- [Extrahierter Text]:
Let’s stage another wedding. It should be a good contrast to the Turkoman ceremony. […] All this was arranged by the resourceful Mr. Burhan Belge, and of course could never have been filmed without government assistance. […] This happy scene in a Hatai village square may never be duplicated. Old customs are evaporating under the hot glare of progress in Turkey.

Szene 133 »The Great Silk Route«, Margaret und Lawrence Thaw, 1940, 73 Min., Imperial War Museum.

 

273Die Thaws präsentierten sich hier als Chronisten einer verschwindenden Kultur und versprachen, Ethnologen gleich, Sitten und Bräuche für die Nachwelt festzuhalten. Dass die türkische Regierung ihren Einfluss bereitwillig dazu nutzte, die Aufnahme zu ermöglichen, steigerte sogar die Glaubwürdigkeit der Szene. Diese Vorgehensweise findet sich zwar auch vereinzelt in »Black Majesty«, dort setzten die Thaws aber überwiegend auf die entgegengesetzte Präsentationsstrategie: Sie gaben gestellte Aufnahmen oder im Schnitt neu zusammengefügtes Material bewusst als ›echt‹ und unverfälscht aus. »The Great Silk Route« und »India« stellen filmische Aufnahmen dagegen demonstrativ als »Instrument wissenschaftlicher Erkenntnisgewinnung und Medium der Vermittlung dieses Wissens«[11] zugleich dar, wie es Dirk Verdicchio als Kennzeichen des populären Wissenschaftsfilms herausgearbeitet hat. Dabei beleuchten die Szenen auch die praktische Dimension der Herstellung von Wissen. Das macht sie freilich weder ›objektiver‹ noch ›wahrer‹ als ihre Vorgänger. Es verdeutlicht vielmehr, wie eine bestimmte Form von Wissen als solche überhaupt erst gekennzeichnet werden muss und wie sich diese Konstruktionsmechanismen verändern.[12] Nichtsdestotrotz hielten die Thaws aber auch weiterhin an einer distinkten High Society-Perspektive fest. Eine Schlüsselrolle fiel in diesem Kontext insbesondere dem Sprechertext zu, dessen launige und unterhaltsame Sprache wie gewohnt an die New Yorker Gesellschaftsberichterstattung erinnert.

- [Erfasste Daten]:
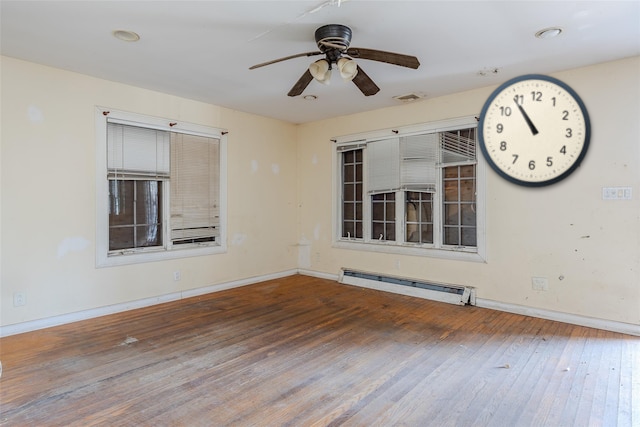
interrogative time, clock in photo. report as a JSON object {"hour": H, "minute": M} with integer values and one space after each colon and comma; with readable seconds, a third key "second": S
{"hour": 10, "minute": 54}
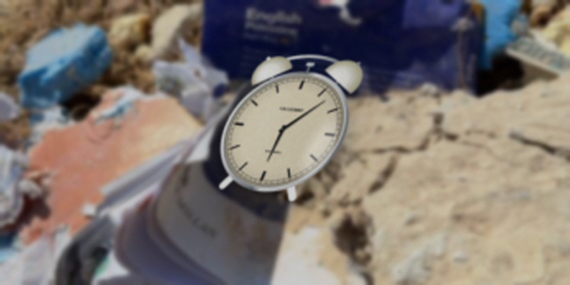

- [Kurzaufgabe]:
Geben Sie den Abschnitt des extrahierten Textes ab den Worten „Let’s stage another“ bis einschließlich „progress in Turkey.“ wieder und ersetzen Sie darin „wedding“ durch „celebration“. Die Auflistung steht in keinem Zusammenhang mit dem extrahierten Text.

- [Lösung]:
Let’s stage another celebration. It should be a good contrast to the Turkoman ceremony. […] All this was arranged by the resourceful Mr. Burhan Belge, and of course could never have been filmed without government assistance. […] This happy scene in a Hatai village square may never be duplicated. Old customs are evaporating under the hot glare of progress in Turkey.